Conclusions controversées
Dans ce rapport d’enquête technique, la défaillance des pilotes est la seule cause de cette catastrophe aérienne. Selon le journal libération, les experts ont recensés 57 erreurs. Cette conclusion ne satisfait guère les familles des victimes qui déplorent dans un communiqué que les coupables désignés étant morts, « la plainte devrait aboutir à un non-lieu, et donc qu’il n’y aurait pas de procès". Les familles des victimes par le biais de son association, l’Avca, réclament que toute la lumière soit faîte dans ce dossier. Pour l’association, il existe encore trop de zone d’ombre.

Dossiers non réglés pour l’Avca
Parmi les éléments en suspens : la compagnie. Elle a mis la clé sous la porte après le crash de son MD-82. En difficulté financière elle ne payait plus ses employés depuis 4 mois, et n’avait plus qu’un seul appareil en exploitation.
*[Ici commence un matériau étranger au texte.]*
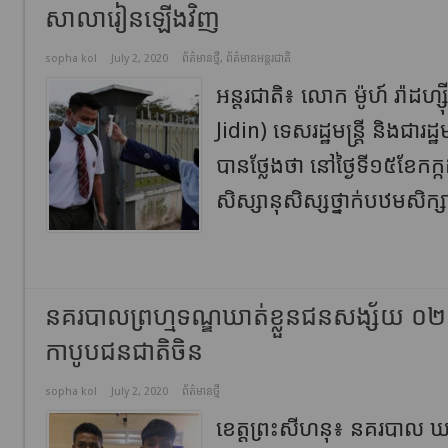
សាលារៀនឡើងវិញ
sopha kol
July 2, 2020
ព័ត៌មានថ្មី
,
ព័ត៌មានអន្តរជាតិ
អន្តរជាតិ៖ លោក ម៉ូហ៍ រ៉ាដហ
Jidin) ទេសរដ្ឋមន្ត្រី និងជារដ្ឋម
បានថ្លែងថា នៅថ្ងៃទី១៥ខែកក្
សិស្សានុសិស្សថ្នាក់បឋមសិក្ស
នគរបាលព្រហ្មទណ្ឌឃាត់ខ្លួនជនសង្ស័យ ០២ន
កាបូបជនជាតិចិន
sopha kol
July 2, 2020
ព័ត៌មានថ្មី
ខេត្តព្រះសីហនុ៖ នគរបាល ឃ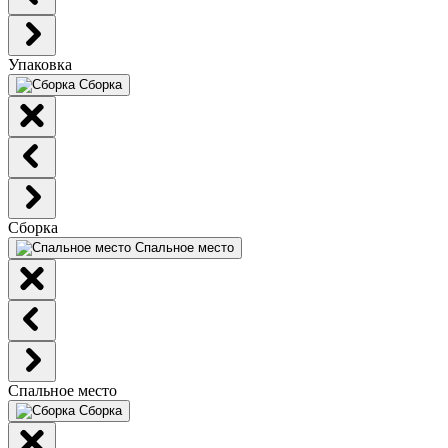
Упаковка
Сборка
Сборка
Спальное место
Спальное место
Сборка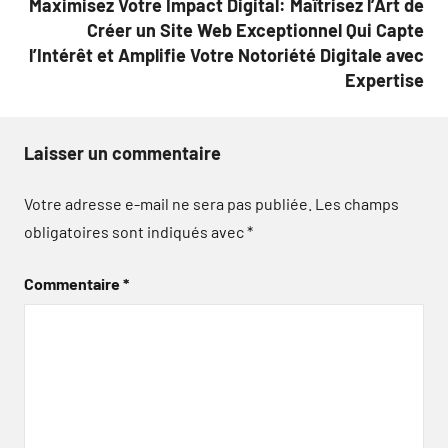
Maximisez Votre Impact Digital: Maîtrisez l’Art de
Créer un Site Web Exceptionnel Qui Capte
l’Intérêt et Amplifie Votre Notoriété Digitale avec
Expertise
Laisser un commentaire
Votre adresse e-mail ne sera pas publiée.
Les champs
obligatoires sont indiqués avec
*
Commentaire
*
Le « transporteur ». Un homme qualifié comme courtier par la justice française et qui pour elle, a servi d’intermédiaire entre l’agence de voyage et la compagnie. Une lecture différente pour la justice américaine qui elle qualifie cet individu comme transporteur de fait, car il s’est notamment « substituer à la compagnie pour l’obtention du droit de trafic ». Sur ce volet, une plainte a été déposée en France contre cet homme.
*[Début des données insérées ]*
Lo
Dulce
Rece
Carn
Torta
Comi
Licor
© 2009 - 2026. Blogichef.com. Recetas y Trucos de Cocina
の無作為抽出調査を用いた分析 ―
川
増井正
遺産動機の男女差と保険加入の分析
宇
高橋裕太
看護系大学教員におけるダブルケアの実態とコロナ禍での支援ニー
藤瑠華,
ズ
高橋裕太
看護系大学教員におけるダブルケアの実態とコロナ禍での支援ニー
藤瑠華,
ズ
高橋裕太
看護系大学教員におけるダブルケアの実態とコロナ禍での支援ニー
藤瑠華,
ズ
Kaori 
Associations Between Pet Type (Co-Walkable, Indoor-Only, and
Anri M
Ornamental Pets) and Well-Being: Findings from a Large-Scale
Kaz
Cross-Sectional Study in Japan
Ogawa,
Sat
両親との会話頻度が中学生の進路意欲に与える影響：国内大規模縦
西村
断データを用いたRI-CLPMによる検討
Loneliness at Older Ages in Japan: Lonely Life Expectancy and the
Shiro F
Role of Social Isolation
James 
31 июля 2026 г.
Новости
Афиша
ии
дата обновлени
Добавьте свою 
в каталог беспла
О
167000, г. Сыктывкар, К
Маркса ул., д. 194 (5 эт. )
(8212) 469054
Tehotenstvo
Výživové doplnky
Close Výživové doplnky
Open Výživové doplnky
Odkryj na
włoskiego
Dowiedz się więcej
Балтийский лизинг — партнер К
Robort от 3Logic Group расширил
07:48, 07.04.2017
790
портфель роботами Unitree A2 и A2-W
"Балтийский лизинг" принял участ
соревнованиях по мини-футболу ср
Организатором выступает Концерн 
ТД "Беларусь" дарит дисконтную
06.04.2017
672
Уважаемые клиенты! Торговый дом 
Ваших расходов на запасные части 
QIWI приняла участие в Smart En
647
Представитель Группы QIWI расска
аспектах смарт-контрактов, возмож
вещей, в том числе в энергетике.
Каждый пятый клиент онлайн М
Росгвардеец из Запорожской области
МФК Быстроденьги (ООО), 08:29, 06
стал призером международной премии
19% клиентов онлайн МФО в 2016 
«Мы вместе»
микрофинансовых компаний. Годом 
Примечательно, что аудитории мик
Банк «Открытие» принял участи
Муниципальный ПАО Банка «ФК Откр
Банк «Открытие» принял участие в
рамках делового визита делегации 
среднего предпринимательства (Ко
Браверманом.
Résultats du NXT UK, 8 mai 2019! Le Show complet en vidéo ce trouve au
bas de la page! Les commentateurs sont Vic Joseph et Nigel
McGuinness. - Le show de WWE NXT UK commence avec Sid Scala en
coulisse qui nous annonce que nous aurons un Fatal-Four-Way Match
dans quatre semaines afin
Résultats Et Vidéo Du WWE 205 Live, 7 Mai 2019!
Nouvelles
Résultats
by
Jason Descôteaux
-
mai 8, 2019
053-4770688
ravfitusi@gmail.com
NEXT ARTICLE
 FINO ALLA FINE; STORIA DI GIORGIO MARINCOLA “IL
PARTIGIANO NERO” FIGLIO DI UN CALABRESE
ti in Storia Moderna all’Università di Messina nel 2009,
Le traitement judiciaire de ce dossier est également pointé du doigt. Moyens insuffisants, lenteurs… Pour les parties civils « le dossier est traité avec une incroyable légèreté et les promesses venues d’en haut au lendemain du crash n’ont pas été tenues » selon l’Avca.
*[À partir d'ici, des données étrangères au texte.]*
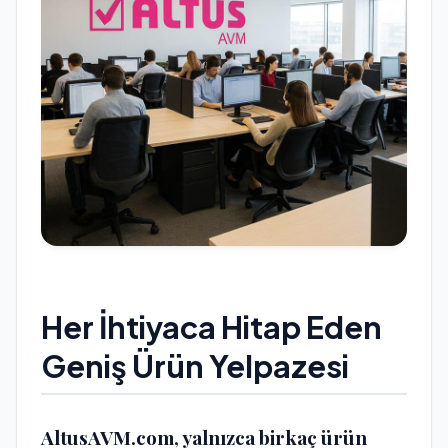
Her İhtiyaca Hitap Eden
Geniş Ürün Yelpazesi
AltusAVM.com, yalnızca birkaç ürün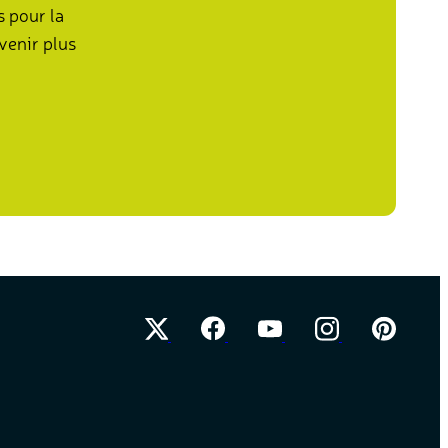
s pour la
venir plus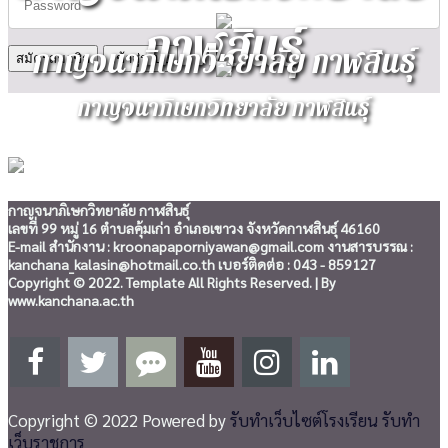
กาฬสินธุ์
กาญจนาภิเษกวิทยาลัย กาฬสินธุ์
สมัครสมาชิก
กาญจนาภิเษกวิทยาลัย กาฬสินธุ์
กาญจนาภิเษกวิทยาลัย กาฬสินธุ์
เลขที่ 99 หมู่ 16 ตำบลคุ้มเก่า อำเภอเขาวง จังหวัดกาฬสินธุ์ 46160
E-mail สำนักงาน : kroonapaporniyawan@gmail.com งานสารบรรณ :
kanchana_kalasin@hotmail.co.th เบอร์ติดต่อ : 043 - 859127
Copyright © 2022. Template All Rights Reserved. | By
www.kanchana.ac.th
Copyright © 2022 Powered by
รับทำเว็บไซต์โรงเรียน รับทำ
เว็บราชการ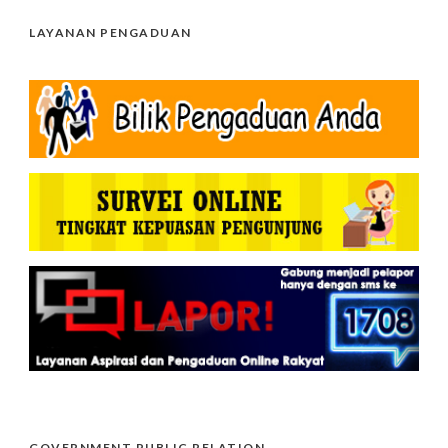
LAYANAN PENGADUAN
GOVERNMENT PUBLIC RELATION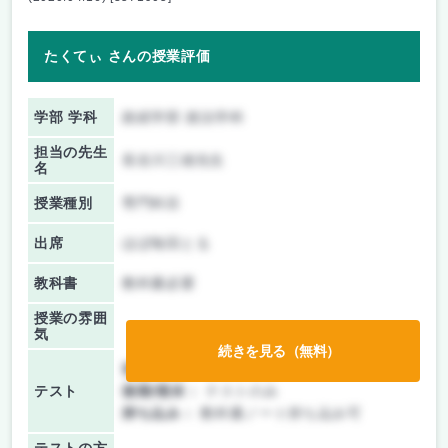
たくてぃ さんの授業評価
学部 学科
政経学部 政治学科
担当の先生
長谷川三雄先生
名
授業種別
専門科目
出席
ほぼ毎回とる
教科書
教科書必要
授業の雰囲
気
続きを見る（無料）
前期/中間：
テストのみ
テスト
後期/期末：
テストのみ
持ち込み：
教科書ノート持ち込み可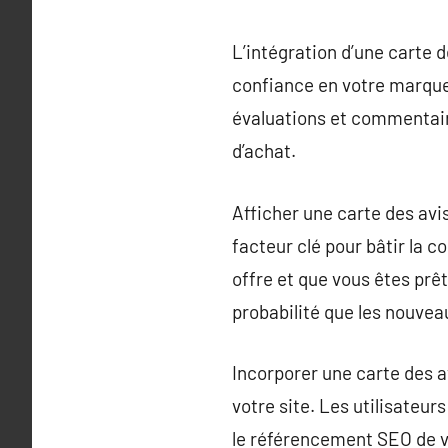
L’intégration d’une carte d
confiance en votre marque
évaluations et commentaire
d’achat.
Afficher une carte des avi
facteur clé pour bâtir la c
offre et que vous êtes prêt
probabilité que les nouvea
Incorporer une carte des a
votre site. Les utilisateur
le référencement SEO de vo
Le 9 novembre la chambre d’instruction se prononcera sur les suites à donner ou pas à l’enquête.

Anniversaire douloureux
Cette catastrophe aérienne avait bouleversé la Martinique entière. La nouvelle avait commencé à être diffusée dans les médias dès 8 heures, heures locales, la liste des victimes annoncée au public à l’aéroport du Lamentin et en direct dans les médias en fin de matinée. Cette onde de choc a touché chaque Martiniquais qui connaissait de près ou de loin, au moins une des victimes du crash. Cinq ans plus tard, l’émotion est encore présente.

Des commémorations sont programmés en Martinique dans différents lieux. Fort-de-France tout d’abord, puis dans les communes de Basse-Pointe, Saint-Joseph, François, Ducos, Saint-Esprit, et Rivière-Pilote. Le soir, un documentaire intitulé « Panama-Fort-de-France, autopsie d’un crash » sera en diffusion unique sur Télé Martinique, et suivi d’un débat avec les membres de l’association des victimes de la catastrophe aérienne du 16 Août 2005.